Segment Start: INFORMATION GIVEN

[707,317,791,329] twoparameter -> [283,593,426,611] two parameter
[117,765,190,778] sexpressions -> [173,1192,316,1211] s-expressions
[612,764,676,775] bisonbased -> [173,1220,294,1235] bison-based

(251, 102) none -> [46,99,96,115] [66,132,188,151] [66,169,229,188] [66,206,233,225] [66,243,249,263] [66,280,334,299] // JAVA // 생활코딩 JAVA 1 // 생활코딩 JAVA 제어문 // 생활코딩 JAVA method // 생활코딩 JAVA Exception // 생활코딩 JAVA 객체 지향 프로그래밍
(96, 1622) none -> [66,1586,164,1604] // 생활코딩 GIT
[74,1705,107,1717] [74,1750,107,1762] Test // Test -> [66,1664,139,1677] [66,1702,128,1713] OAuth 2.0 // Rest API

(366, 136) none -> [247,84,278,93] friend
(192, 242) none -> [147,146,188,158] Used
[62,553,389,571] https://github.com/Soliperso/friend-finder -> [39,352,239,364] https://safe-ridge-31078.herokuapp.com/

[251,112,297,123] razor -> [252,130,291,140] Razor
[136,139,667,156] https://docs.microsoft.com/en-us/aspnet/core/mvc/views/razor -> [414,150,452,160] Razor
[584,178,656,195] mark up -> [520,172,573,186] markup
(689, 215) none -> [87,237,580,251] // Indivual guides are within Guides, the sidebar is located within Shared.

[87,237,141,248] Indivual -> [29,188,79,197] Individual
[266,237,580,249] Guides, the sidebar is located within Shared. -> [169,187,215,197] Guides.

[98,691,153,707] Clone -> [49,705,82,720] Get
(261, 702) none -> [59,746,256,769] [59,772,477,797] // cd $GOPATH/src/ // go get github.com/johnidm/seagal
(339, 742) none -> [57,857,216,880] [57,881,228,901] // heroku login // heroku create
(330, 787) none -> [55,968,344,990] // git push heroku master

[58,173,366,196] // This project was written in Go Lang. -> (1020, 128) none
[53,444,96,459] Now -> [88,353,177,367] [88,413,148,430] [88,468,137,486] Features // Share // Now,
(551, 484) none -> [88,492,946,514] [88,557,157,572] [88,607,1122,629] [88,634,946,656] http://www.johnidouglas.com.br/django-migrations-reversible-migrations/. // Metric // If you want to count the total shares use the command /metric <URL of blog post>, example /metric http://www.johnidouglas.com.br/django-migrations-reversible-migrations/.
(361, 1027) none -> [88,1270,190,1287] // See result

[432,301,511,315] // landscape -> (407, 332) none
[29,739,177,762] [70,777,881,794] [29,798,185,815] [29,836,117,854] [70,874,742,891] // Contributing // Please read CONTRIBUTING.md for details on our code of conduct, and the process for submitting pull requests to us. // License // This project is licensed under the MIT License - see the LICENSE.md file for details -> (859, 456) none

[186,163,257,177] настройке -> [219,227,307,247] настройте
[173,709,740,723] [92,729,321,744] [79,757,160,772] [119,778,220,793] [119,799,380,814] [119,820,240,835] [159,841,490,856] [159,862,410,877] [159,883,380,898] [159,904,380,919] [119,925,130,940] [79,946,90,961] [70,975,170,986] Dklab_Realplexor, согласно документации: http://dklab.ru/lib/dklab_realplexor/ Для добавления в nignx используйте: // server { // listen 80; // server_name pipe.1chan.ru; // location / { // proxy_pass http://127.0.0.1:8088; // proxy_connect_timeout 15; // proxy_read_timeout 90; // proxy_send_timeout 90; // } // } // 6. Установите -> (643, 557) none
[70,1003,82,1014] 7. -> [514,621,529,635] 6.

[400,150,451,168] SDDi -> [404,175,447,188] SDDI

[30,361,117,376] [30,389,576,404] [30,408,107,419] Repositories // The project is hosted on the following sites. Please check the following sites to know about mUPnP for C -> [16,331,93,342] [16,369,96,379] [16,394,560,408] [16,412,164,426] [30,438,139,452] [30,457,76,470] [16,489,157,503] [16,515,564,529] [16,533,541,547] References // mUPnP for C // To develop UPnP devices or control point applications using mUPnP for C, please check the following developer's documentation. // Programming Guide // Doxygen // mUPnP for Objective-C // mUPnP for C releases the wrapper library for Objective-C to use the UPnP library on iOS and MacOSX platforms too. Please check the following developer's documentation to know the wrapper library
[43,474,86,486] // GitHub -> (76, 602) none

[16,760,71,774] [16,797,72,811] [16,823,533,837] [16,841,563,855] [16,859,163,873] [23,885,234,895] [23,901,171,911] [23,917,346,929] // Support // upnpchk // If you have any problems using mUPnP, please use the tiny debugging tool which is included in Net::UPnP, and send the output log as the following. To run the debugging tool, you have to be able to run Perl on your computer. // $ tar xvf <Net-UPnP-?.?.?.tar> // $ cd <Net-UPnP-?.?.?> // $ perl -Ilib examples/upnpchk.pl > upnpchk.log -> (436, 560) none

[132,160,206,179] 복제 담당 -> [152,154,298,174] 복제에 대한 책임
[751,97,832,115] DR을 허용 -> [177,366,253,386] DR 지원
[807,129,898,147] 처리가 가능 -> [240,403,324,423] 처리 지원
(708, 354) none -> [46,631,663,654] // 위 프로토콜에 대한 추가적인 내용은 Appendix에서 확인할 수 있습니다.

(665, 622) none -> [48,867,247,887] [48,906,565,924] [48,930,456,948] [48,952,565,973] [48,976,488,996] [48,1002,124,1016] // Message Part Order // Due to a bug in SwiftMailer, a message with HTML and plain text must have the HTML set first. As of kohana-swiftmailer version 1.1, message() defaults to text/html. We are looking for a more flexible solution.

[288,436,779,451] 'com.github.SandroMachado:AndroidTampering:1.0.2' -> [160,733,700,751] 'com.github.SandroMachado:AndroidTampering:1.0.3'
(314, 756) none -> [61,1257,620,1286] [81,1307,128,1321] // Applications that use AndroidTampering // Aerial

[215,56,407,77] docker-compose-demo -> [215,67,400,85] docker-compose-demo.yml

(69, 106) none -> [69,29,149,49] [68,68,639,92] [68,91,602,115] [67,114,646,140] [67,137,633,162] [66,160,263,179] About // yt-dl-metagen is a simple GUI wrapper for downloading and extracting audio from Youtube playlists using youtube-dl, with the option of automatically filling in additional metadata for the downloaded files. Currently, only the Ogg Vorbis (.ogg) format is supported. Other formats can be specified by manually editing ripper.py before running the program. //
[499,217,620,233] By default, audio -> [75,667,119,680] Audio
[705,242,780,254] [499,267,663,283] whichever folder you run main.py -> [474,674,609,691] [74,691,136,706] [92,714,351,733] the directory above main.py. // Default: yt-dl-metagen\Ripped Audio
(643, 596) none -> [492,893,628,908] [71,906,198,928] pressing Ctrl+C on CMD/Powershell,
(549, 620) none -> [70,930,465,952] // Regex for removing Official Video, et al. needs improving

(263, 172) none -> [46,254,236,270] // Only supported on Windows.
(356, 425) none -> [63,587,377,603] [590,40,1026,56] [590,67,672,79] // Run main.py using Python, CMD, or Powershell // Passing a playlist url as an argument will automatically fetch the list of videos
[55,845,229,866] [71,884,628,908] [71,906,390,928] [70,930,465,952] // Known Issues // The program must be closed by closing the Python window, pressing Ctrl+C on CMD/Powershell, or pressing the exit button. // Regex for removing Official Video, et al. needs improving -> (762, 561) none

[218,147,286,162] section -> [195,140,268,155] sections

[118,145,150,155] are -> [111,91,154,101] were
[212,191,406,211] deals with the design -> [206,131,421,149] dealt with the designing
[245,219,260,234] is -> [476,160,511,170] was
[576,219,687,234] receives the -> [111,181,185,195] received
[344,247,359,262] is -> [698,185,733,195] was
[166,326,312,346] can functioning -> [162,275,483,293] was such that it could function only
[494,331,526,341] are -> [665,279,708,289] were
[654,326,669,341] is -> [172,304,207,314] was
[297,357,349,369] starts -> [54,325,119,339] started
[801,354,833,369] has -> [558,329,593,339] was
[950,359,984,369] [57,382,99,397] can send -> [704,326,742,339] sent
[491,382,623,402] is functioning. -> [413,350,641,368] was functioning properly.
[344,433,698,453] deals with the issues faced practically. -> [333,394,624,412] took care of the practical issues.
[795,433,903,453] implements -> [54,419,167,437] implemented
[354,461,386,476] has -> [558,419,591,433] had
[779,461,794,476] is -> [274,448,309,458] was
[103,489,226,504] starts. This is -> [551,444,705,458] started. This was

Segment End: INFORMATION GIVEN

● EXERCISE DIRECTIONS: Look through the data above and return exactly the lines from the one that contains "(69, 106) none" to the one that contains "[118,145,150,155] are ->", inclusive, with nothing else.

● ANSWER TO THE EXERCISE:
(69, 106) none -> [69,29,149,49] [68,68,639,92] [68,91,602,115] [67,114,646,140] [67,137,633,162] [66,160,263,179] About // yt-dl-metagen is a simple GUI wrapper for downloading and extracting audio from Youtube playlists using youtube-dl, with the option of automatically filling in additional metadata for the downloaded files. Currently, only the Ogg Vorbis (.ogg) format is supported. Other formats can be specified by manually editing ripper.py before running the program. //
[499,217,620,233] By default, audio -> [75,667,119,680] Audio
[705,242,780,254] [499,267,663,283] whichever folder you run main.py -> [474,674,609,691] [74,691,136,706] [92,714,351,733] the directory above main.py. // Default: yt-dl-metagen\Ripped Audio
(643, 596) none -> [492,893,628,908] [71,906,198,928] pressing Ctrl+C on CMD/Powershell,
(549, 620) none -> [70,930,465,952] // Regex for removing Official Video, et al. needs improving

(263, 172) none -> [46,254,236,270] // Only supported on Windows.
(356, 425) none -> [63,587,377,603] [590,40,1026,56] [590,67,672,79] // Run main.py using Python, CMD, or Powershell // Passing a playlist url as an argument will automatically fetch the list of videos
[55,845,229,866] [71,884,628,908] [71,906,390,928] [70,930,465,952] // Known Issues // The program must be closed by closing the Python window, pressing Ctrl+C on CMD/Powershell, or pressing the exit button. // Regex for removing Official Video, et al. needs improving -> (762, 561) none

[218,147,286,162] section -> [195,140,268,155] sections

[118,145,150,155] are -> [111,91,154,101] were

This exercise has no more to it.